_SUPPLIED PASSAGE:_

::::::::

Crispy and juicy chicken tenders marinated in buttermilk, coated with a smoky paprika flour mixture, and pan-fried to perfection. These tenders are then drizzled with a sweet and spicy hot honey glaze made from honey, hot sauce, and red pepper flakes, delivering a perfect balance of heat and sweetness in every bite.


Ingredients

Scale

Chicken and Marinade

  • pounds chicken tenderloins
  • 1 cup buttermilk

Coating

  • 1 cup flour
  • 2 tablespoons paprika
  • 2 teaspoons salt
  • 1 teaspoon ground black pepper

Cooking

  • ¼ cup oil (plus more as needed; any preferred cooking oil)

Hot Honey Sauce

  • ¼ cup honey
  • 1½ teaspoon hot sauce
  • ¼ teaspoon red pepper flakes

Instructions

  1. Marinate the chicken: Pour the buttermilk over the chicken tenderloins in a bowl and stir to coat all pieces evenly. Place the bowl in the refrigerator and let the chicken marinate while you prepare the coating and hot honey sauce.
  2. Prepare the coating: In a shallow dish, combine the flour, paprika, salt, and ground black pepper. Mix well to evenly distribute the spices.
  3. Make the hot honey sauce: In a small bowl, whisk together the honey, hot sauce, and red pepper flakes. Adjust the heat by adding more or less hot sauce and red pepper flakes according to your taste. Set this aside for serving.
  4. Coat the chicken: Remove the chicken tenderloins from the buttermilk, letting excess drip off, then thoroughly coat each piece in the flour mixture. Ensure all sides are well covered. Repeat until all tenders are coated.

::::::::

_MATERIAL:_
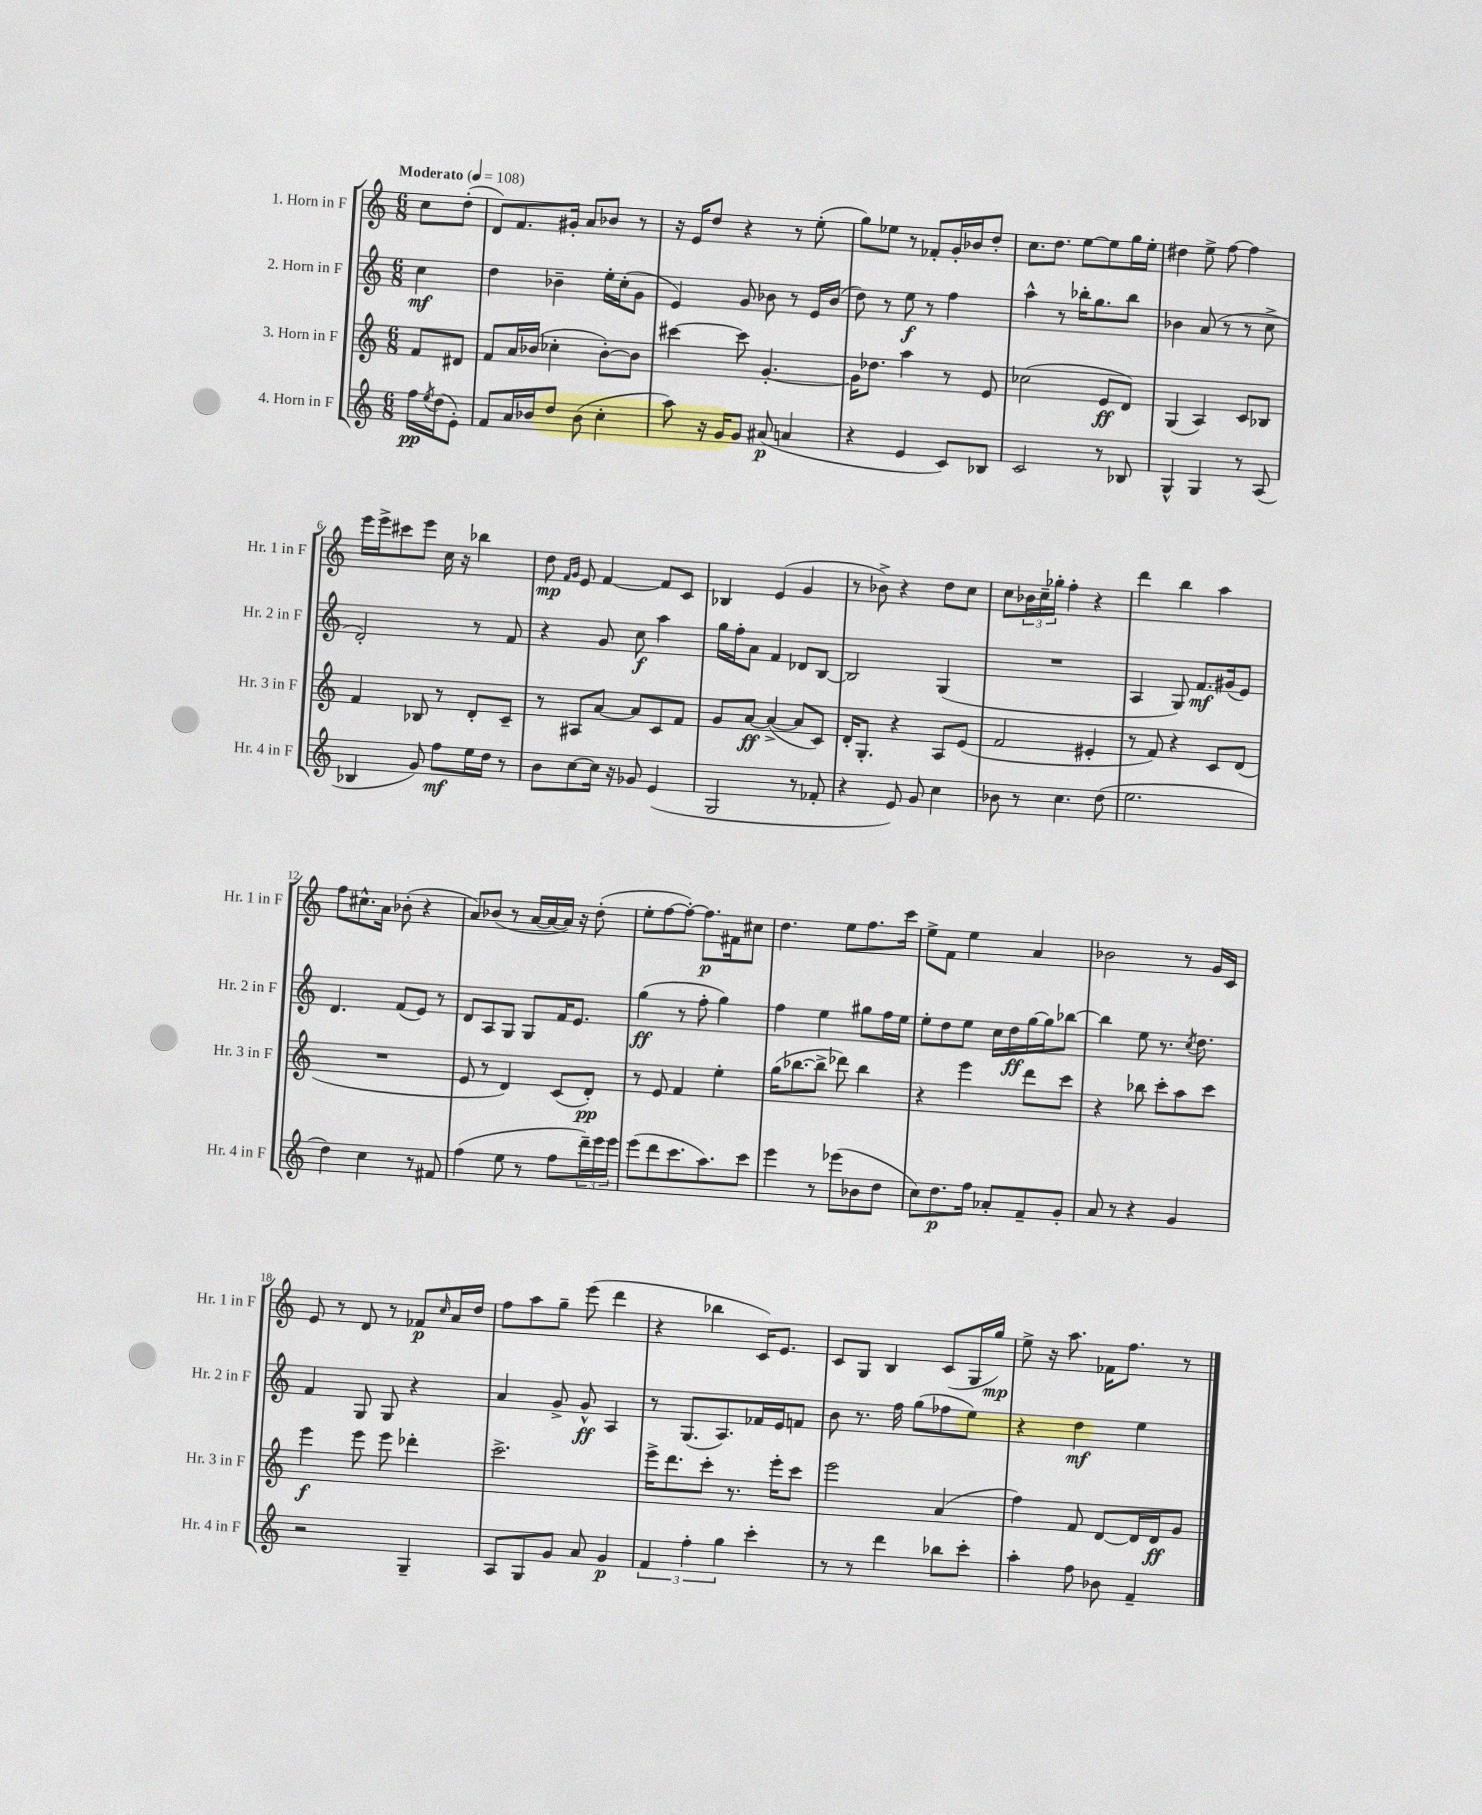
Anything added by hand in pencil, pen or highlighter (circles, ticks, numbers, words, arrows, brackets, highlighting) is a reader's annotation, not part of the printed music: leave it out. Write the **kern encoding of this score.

::::::::

_PROBLEM:_ Can you reproduce the chicken tenders recipe word for word from "2. Prepare the" to "aside for serving."?

_FINISHED EXERCISE:_
2. Prepare the coating: In a shallow dish, combine the flour, paprika, salt, and ground black pepper. Mix well to evenly distribute the spices.
  3. Make the hot honey sauce: In a small bowl, whisk together the honey, hot sauce, and red pepper flakes. Adjust the heat by adding more or less hot sauce and red pepper flakes according to your taste. Set this aside for serving.